Venezuela’s President Nicholas Maduro on Monday called for an in-person meeting with Guyana’s President Irfaan Ali on Guyana’s Essequibo, which Venezuela claims belongs to it.

This latest call comes following heavy criticism from the international community and Saturday’s summoning of Venezuela’s Ambassador to Guyana.

According to the Agence French-Presse, Maduro speaking on his weekly radio program said there is only one solution here and that is to resume dialogue, face to face, directly.

Directed to President Irfaan Ali, Maduro was quoted as saying, “I am ready to meet with you quickly, at the location of our choice in the Caribbean, to resume peace negotiations and put an end to these threats.”

Recently, President Ali rebuffed statements coming from the Maduro Administration which said the Guyana government does not have sovereign rights over the maritime areas and consequently any action within their limits is in violation of International Law, as long as they are not carried out through an agreement with Venezuela.
The Venezuelan government went on to say that any illicit and arbitrary concession that Guyana grants, has granted or intends to grant in the area in question is unacceptable and violates its sovereign rights.

On Saturday, Venezuela’s Ambassador to Guyana Carlos Silva was summoned to a meeting with the Attorney General – Anil Nandalall, who is performing the functions of Foreign Affairs Minister as Minister Todd is on travel duties.

During the meeting, Ambassador Silva was given a protest note over his country’s latest claim to Guyana’s Essequibo region.

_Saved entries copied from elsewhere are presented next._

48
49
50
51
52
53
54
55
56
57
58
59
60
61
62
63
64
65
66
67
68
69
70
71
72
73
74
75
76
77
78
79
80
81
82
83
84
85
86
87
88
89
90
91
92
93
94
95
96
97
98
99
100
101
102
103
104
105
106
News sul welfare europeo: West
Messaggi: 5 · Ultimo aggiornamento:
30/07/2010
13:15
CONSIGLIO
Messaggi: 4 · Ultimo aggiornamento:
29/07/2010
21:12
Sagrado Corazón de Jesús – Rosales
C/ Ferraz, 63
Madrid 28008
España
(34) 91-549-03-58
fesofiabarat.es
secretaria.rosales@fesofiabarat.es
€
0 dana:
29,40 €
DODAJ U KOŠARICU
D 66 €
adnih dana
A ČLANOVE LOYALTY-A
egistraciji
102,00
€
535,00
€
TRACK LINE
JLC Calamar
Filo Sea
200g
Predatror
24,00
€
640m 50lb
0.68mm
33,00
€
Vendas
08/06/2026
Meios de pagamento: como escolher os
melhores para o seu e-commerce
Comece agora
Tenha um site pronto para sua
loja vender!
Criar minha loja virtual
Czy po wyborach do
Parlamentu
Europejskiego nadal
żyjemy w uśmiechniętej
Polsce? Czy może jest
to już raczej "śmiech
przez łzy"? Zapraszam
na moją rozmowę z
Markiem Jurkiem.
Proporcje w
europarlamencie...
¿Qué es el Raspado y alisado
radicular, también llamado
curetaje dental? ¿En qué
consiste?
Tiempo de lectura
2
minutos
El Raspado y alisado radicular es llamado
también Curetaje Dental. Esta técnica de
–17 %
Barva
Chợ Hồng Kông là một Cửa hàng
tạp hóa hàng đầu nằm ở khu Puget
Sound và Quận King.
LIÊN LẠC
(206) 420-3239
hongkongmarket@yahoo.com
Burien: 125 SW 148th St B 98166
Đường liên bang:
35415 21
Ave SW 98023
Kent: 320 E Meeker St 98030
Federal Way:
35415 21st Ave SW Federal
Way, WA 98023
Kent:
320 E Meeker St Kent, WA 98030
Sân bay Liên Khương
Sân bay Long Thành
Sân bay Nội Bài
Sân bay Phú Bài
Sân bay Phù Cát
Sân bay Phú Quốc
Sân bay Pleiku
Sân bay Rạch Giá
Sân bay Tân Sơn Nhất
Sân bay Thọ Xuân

Further, in a statement on Saturday, the Government through the Foreign Affairs Ministry said it noted with deep concern the decision of the Venezuelan National Assembly to conduct a referendum on defending Venezuela’s spurious claims to Guyana Essequibo. ‘

The statement said that Guyana is of the view that this has the potential to foment tension between the two states. Guyana considers that the only appropriate forum for Venezuela to raise its territorial claim, consistent with the rule of international law and the preservation of peace and security, is the International Court of Justice in The Hague which has already determined, twice, that it has jurisdiction to resolve the competing claims of Venezuela and Guyana to the territory in question. Resolution by the Court assures both Parties of a final, binding, and permanent settlement that is equitable, just and consistent with international law.